Le 5 février 2014, ce sont cette fois près de 500 membres de PEEDS qui s’unissent dans une marche pour exiger la redistribution des terres. Les autorités font de nouvelles promesses. L’affaire suit son cours…
Des terres supposées inaliénables
Devant l’ampleur du phénomène d’accaparement des terres au Tamil Nadu, que ce soit par de gros propriétaires, des investisseurs ou des multinationales, PEEDS et quatre autres partenaires du CCFD-Terre Solidaire (IRDS, AREDS, SHEHA et HRDF) ont créé en 2011 une fédération : La Tamil Nadu Land Rights Fédération (TNLRF). Cette fédération réunit des ONG et des mouvements investis dans la défense du foncier et des ressources naturelles. Nouant des alliances inédites, des ONG Dalits (anciennement dits « intouchables ») et Adivasis (aborigènes), des mouvements de femmes et des organisations de pêcheurs, de paysans et d’habitants des bidonvilles s’apportent ainsi un soutien réciproque, de manière à articuler leurs luttes du niveau local au niveau de l’Etat. Un enjeu fort pour le Tamil Nadu où 60% de personnes vivant de l’agriculture sont des paysans et des paysannes sans terre.
Une partie du travail de PEEDS consiste à organiser les Dalits d’une quarantaine de villages pour récupérer ce qu’on appelle les Panchami Land. Traditionnellement, les Dalits n’étaient autorisés à posséder ni terres ni moyens de production, tout en constituant l’essentiel de la main d’œuvre agricole mise en esclavage par les caste dominantes. Les Britanniques ont d’abord contribué à renforcer le système mais à la fin du 19ème siècle, ils leur distribuèrent des terres censées être « inaliénables ». Bien qu’une loi de 1978 consacre l’interdiction de vendre ces terres en dehors des communautés dalits, les Panchami Land, ont été dans leur quasi-totalité négociées à vil prix ou directement usurpées par des Indiens de castes dominantes. Dans les seuls districts de Theni et Madurai, PEEDS a ainsi identifié près de 1000 ha à récupérer.

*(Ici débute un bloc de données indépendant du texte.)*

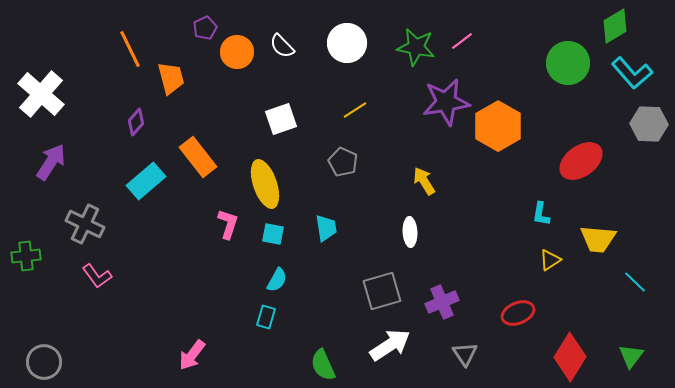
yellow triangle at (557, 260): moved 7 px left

De la violence des protagonistes à l’inertie complice des pouvoirs publics
Une des priorités de PEEDS est d’amener les Dalits à surmonter leur peur à déposer plainte, et le cas échéant d’assurer leur protection, sachant que la plupart des terres ont été spoliées par des Indiens Thevars, une caste réputée pour son extrême violence et politiquement très puissante dans la région. Pour ce faire, l’association forme un réseau de militants et militantes de base à la culture des droits de l’Homme et assure une permanence téléphonique pour les victimes d’atrocités. Depuis près d’un an, PEEDS œuvre également à un rapprochement audacieux avec une sous-caste plutôt pauvre des Thevars, les Kallars, car ces derniers, qui fournissent beaucoup d’hommes de main aux usurpateurs, ont été eux-mêmes spoliés de certaines de leur terre. Aujourd’hui, sur les deux districts de Theni et Madurai, les Kallars constituent 20% des membres de PEEDS. Leur participation au mouvement de récupération des terres contribue ainsi à conjurer une partie des violences, tout en inscrivant résolument la lutte sur le terrain du droit plutôt que sur celui de la défense des seuls Dalits.
Autre défi à relever par l’association : ébranler l’inertie complice de l’administration qui fait traîner l’examen des requêtes, classe les dossiers sans suite ou mute les fonctionnaires enclins à faire respecter les droits des personnes dépossédées. « Un contentieux par village » c’est l’objectif que s’est fixée PEEDS pour maintenir un certain niveau d’émulation à la base et faire monter le rapport de force en puissance. Avec au programme : le soutien juridique des plaignants et l’occupation pacifique des terres. « Nous avons fini de miser sur les seules procédures juridiques, explique T. Baskaran. L’équation est simple : selon le cadastre, ces terres leur appartiennent, les labourer est leur droit le plus absolu ».